The ospreys are back for the season, and I’ve spent more time than usual watching the show. At the beginning of the month, just one bird appeared to occupy the pole nest near Pond o’ Pines, its mate perhaps not yet returned from points south.
Alone on the mound of sticks and flotsam, the bird made high, whistling cries — of longing, I supposed. This continued for several days, until its pal showed up. Things quieted down after that.
At South Ferry, I watched a similar scene at sunset the other day. A lone osprey perched in last year’s nest screeched for attention as a pair wheeled overhead. For as long as I stayed there, the pair raced in circles around the sky, engaged in a game of chase. This had to be courtship activity, they flew with so much joy. In my opinion, ospreys have moods that you can learn if you pay attention.

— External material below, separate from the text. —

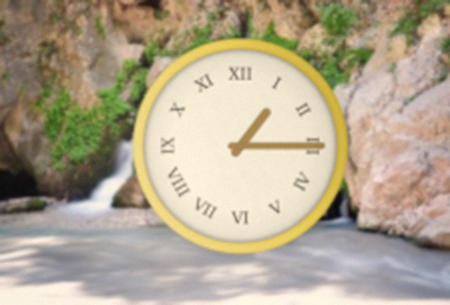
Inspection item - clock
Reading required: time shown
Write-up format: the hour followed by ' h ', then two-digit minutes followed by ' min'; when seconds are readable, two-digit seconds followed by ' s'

The pairs here have been catching fish and bringing sticks to the nests for as much as a month by now. If they have not already, they will conspire to produce fertile eggs soon enough.

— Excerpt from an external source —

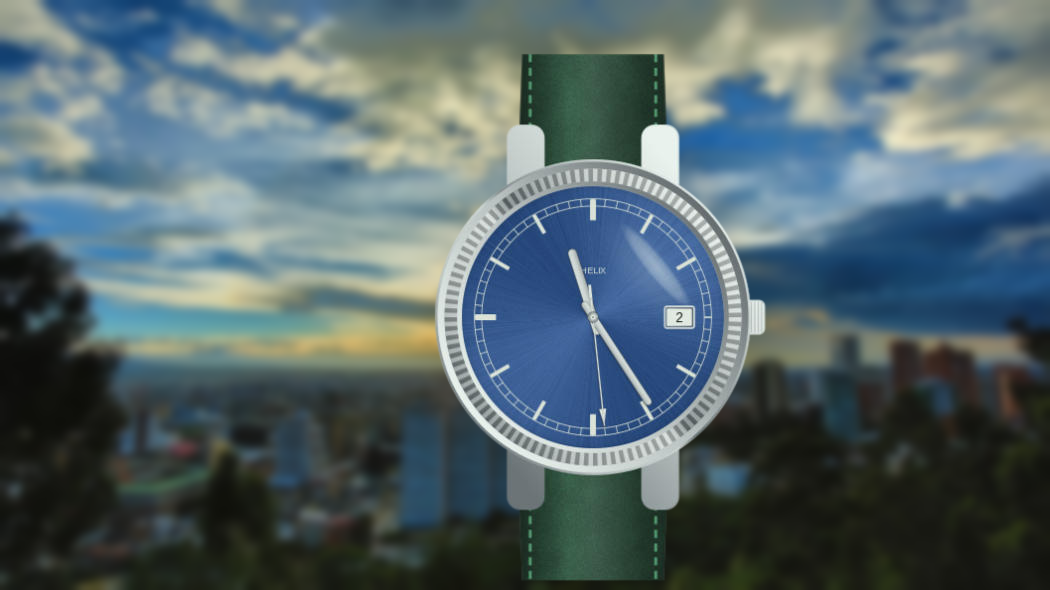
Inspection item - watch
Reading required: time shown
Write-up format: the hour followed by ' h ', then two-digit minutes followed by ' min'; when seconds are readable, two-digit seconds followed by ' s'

The internet says that male and female ospreys can be identified by several clues. In a pair females are larger. They are also a bit decked out, with subtle bands of brown at the neck and more spots and bars on their underwings than the males. In addition, females’ wingspans are wider.
Osprey cams provide a close-up view. One, on a PSEG pole at Oyster Bay, showed a female that appeared to be sitting on eggs busily adjusting twigs within her sharply hooked beak’s reach one morning this week. Not much else was happening at the time, but it made for strangely satisfying viewing with a cup of coffee as the day began.